Talus field at Lake Agnes
Trail next to Lake Agnes
Pika
Pika
Pika
We then continued along the lake shore. We walked through a beautiful section of forest with
a carpet of wildflowers at our feet. This then opens up onto a rocky area at the end of the
lake. We were planning to sit down there and enjoy the lake, but unfortunately it started to
rain again. It was getting relatively late, anyway, and we still wanted to visit the teahouse,
so we decided to turn around. Of course, after we turned around it stopped raining,
but that's ok.
Wildflowers at the far end of the lake
Lake Agnes (teahouse is at the end of the lake, on the left)
We ended up stopping near some other rocks, and the boys threw rocks in the water while I
took out my macro lens and took some pictures of the beautiful flowers here. There's also
a strange-looking plant with dozens of tentacles circling around its center. Rain drops
from the recent rain were captured in it. Not sure what it was, but it was a pretty sight.
Strange looking plants
Rain drops on strange looking plant
Trail curving along the Lake Agnes shore
On our way back through the talus field, we encountered another animal, this one about the
size of a marmot. It didn't look like the yellow-bellied marmot we are used to in the Sierra
Nevada. It was brown on the end, but black and white in the front. We would later learn that
it is the hoary marmot. It went from flower to flower, eating away, while another pika
scampered away in front of it.
Hoary marmot
This flower's all mine!
Yum yum yum, that was tasty!
We finally made it back to the teahouse and had no trouble finding a sheltered table outside.
We had to wait 10-15 minutes for someone to take our order, but once we did order the food and
drink came quickly. The teahouse offers sandwiches, soups, baked goods, hot chocolate and
lemonade, and of course tea. All at (of course) inflated prices. Still, this is a rare
opportunity so we had no problems spending the money. We read that they get their supplies
from a once-a-year helicopter drop, in addition to horses and people carrying stuff up.
The teahouse staff actually live up here.
Teahouse menu. Bring cash -- lots of it.
We enjoyed our baked goods and beverages, with views of Lake Agnes and (far below)
Lake Louise, barely visible over the treetops. Just as we left, the rain started again,
and everyone crammed into the teahouse again. We just put on our rain gear and headed down
the alternate trail. There are two trails to the teahouse from Mirror Lake. We had taken the
more gentle climb up.

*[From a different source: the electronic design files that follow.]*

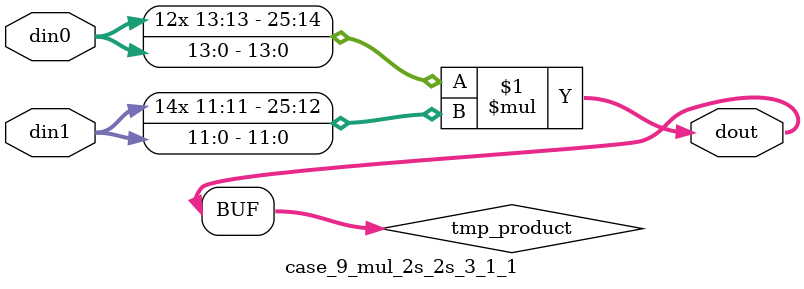
<source format=v>

`timescale 1 ns / 1 ps

 module case_9_mul_2s_2s_3_1_1(din0, din1, dout);
parameter ID = 1;
parameter NUM_STAGE = 0;
parameter din0_WIDTH = 14;
parameter din1_WIDTH = 12;
parameter dout_WIDTH = 26;

input [din0_WIDTH - 1 : 0] din0; 
input [din1_WIDTH - 1 : 0] din1; 
output [dout_WIDTH - 1 : 0] dout;

wire signed [dout_WIDTH - 1 : 0] tmp_product;



























assign tmp_product = $signed(din0) * $signed(din1);








assign dout = tmp_product;





















endmodule

</source>
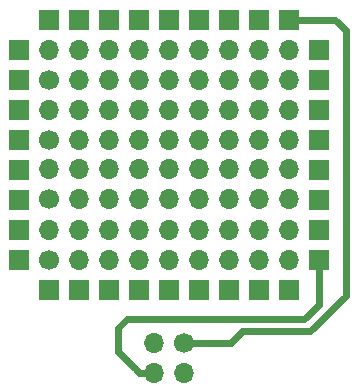
<source format=gbl>
G04 #@! TF.FileFunction,Copper,L2,Bot,Signal*
%FSLAX46Y46*%
G04 Gerber Fmt 4.6, Leading zero omitted, Abs format (unit mm)*
G04 Created by KiCad (PCBNEW 4.0.7-e2-6376~61~ubuntu18.04.1) date Wed Jun  6 20:56:43 2018*
%MOMM*%
%LPD*%
G01*
G04 APERTURE LIST*
%ADD10C,0.100000*%
%ADD11C,1.700000*%
%ADD12O,1.700000X1.700000*%
%ADD13R,1.700000X1.700000*%
%ADD14C,0.600000*%
G04 APERTURE END LIST*
D10*
D11*
X118364000Y-171200000D03*
D12*
X118364000Y-168660000D03*
X120904000Y-171200000D03*
X120904000Y-168660000D03*
X123444000Y-171200000D03*
X123444000Y-168660000D03*
X125984000Y-171200000D03*
X125984000Y-168660000D03*
X128524000Y-171200000D03*
X128524000Y-168660000D03*
X131064000Y-171200000D03*
X131064000Y-168660000D03*
X133604000Y-171200000D03*
X133604000Y-168660000D03*
X136144000Y-171200000D03*
X136144000Y-168660000D03*
X138684000Y-171200000D03*
X138684000Y-168660000D03*
D11*
X118364000Y-166100000D03*
D12*
X118364000Y-163560000D03*
X120904000Y-166100000D03*
X120904000Y-163560000D03*
X123444000Y-166100000D03*
X123444000Y-163560000D03*
X125984000Y-166100000D03*
X125984000Y-163560000D03*
X128524000Y-166100000D03*
X128524000Y-163560000D03*
X131064000Y-166100000D03*
X131064000Y-163560000D03*
X133604000Y-166100000D03*
X133604000Y-163560000D03*
X136144000Y-166100000D03*
X136144000Y-163560000D03*
X138684000Y-166100000D03*
X138684000Y-163560000D03*
D11*
X118364000Y-161036000D03*
D12*
X118364000Y-158496000D03*
X120904000Y-161036000D03*
X120904000Y-158496000D03*
X123444000Y-161036000D03*
X123444000Y-158496000D03*
X125984000Y-161036000D03*
X125984000Y-158496000D03*
X128524000Y-161036000D03*
X128524000Y-158496000D03*
X131064000Y-161036000D03*
X131064000Y-158496000D03*
X133604000Y-161036000D03*
X133604000Y-158496000D03*
X136144000Y-161036000D03*
X136144000Y-158496000D03*
X138684000Y-161036000D03*
X138684000Y-158496000D03*
D11*
X118364000Y-155956000D03*
D12*
X118364000Y-153416000D03*
X120904000Y-155956000D03*
X120904000Y-153416000D03*
X123444000Y-155956000D03*
X123444000Y-153416000D03*
X125984000Y-155956000D03*
X125984000Y-153416000D03*
X128524000Y-155956000D03*
X128524000Y-153416000D03*
X131064000Y-155956000D03*
X131064000Y-153416000D03*
X133604000Y-155956000D03*
X133604000Y-153416000D03*
X136144000Y-155956000D03*
X136144000Y-153416000D03*
X138684000Y-155956000D03*
X138684000Y-153416000D03*
D11*
X129770000Y-178230000D03*
D12*
X129770000Y-180770000D03*
X127230000Y-178230000D03*
X127230000Y-180770000D03*
D13*
X115798600Y-153416000D03*
X115798600Y-155956000D03*
X115798600Y-158496000D03*
X115798600Y-161036000D03*
X115798600Y-163576000D03*
X115798600Y-166116000D03*
X115798600Y-168656000D03*
X115798600Y-171196000D03*
X141224000Y-153416000D03*
X141224000Y-155956000D03*
X141224000Y-158496000D03*
X141224000Y-161036000D03*
X141224000Y-163576000D03*
X141224000Y-166116000D03*
X141224000Y-168656000D03*
X141224000Y-171196000D03*
X118364000Y-150876000D03*
X120904000Y-150876000D03*
X123444000Y-150876000D03*
X125984000Y-150876000D03*
X128524000Y-150876000D03*
X131064000Y-150876000D03*
X133604000Y-150876000D03*
X136144000Y-150876000D03*
X138684000Y-150876000D03*
X118364000Y-173736000D03*
X120904000Y-173736000D03*
X123444000Y-173736000D03*
X125984000Y-173736000D03*
X128524000Y-173736000D03*
X131064000Y-173736000D03*
X133604000Y-173736000D03*
X136144000Y-173736000D03*
X138684000Y-173736000D03*
D14*
X140000000Y-176250000D02*
X141224000Y-175026000D01*
X141224000Y-175026000D02*
X141224000Y-171196000D01*
X125000000Y-176250000D02*
X140000000Y-176250000D01*
X124250000Y-177000000D02*
X125000000Y-176250000D01*
X124250000Y-179000000D02*
X124250000Y-177000000D01*
X125750000Y-180500000D02*
X124250000Y-179000000D01*
X125757919Y-180500000D02*
X125750000Y-180500000D01*
X127230000Y-180770000D02*
X126027919Y-180770000D01*
X126027919Y-180770000D02*
X125757919Y-180500000D01*
X143500000Y-151750000D02*
X142626000Y-150876000D01*
X142626000Y-150876000D02*
X138684000Y-150876000D01*
X143500000Y-174250000D02*
X143500000Y-151750000D01*
X140500000Y-177250000D02*
X143500000Y-174250000D01*
X134750000Y-177250000D02*
X140500000Y-177250000D01*
X133770000Y-178230000D02*
X134750000Y-177250000D01*
X129770000Y-178230000D02*
X133770000Y-178230000D01*
M02*

</source>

We now took the steeper route down, partly because I knew it would be
devoid of horse manure.
View of Chateau and Lake Louise just above the treetops from next to the Teahouse
Bridge near teahouse at edge of lake
This alternate trail is noticeably steeper. The rain started to subside as we descended.
We passed a couple coming up; one of them had a camera similar to the VHoldR ContourHD that
I've been considering, strapped to the side of his head. I think it would be nice to have
something like that for hikes, drives, and bike rides. I still haven't quite pulled the
trigger on that purchase, though.
Heading back down the trail
Soon enough we were back at Mirror Lake, and then back on the trail to Lake Louise.
Along the way, we happened to see our campground neighbors coming up the trail.
We continued down the trail, back to Lake Louise, and then back to the parking lot.
There were a lot fewer people milling about the Lake Louise shore now. The thought crossed
my mind that it must be a beautiful place for a night walk. I am sure many people
staying at the hotel must do just that.
Back to Lake Louise
I read afterwards that the Canadian Pacific Railway built 5 historic teahouses of which
the Lake Agnes one is just one. You'd encounter another on the Plain of Six Glaciers trail,
which is something I'd definitely plan to do on a return trip to the area. In fact, I may
just have to try to visit all the teahouses in the future (two are now lodges).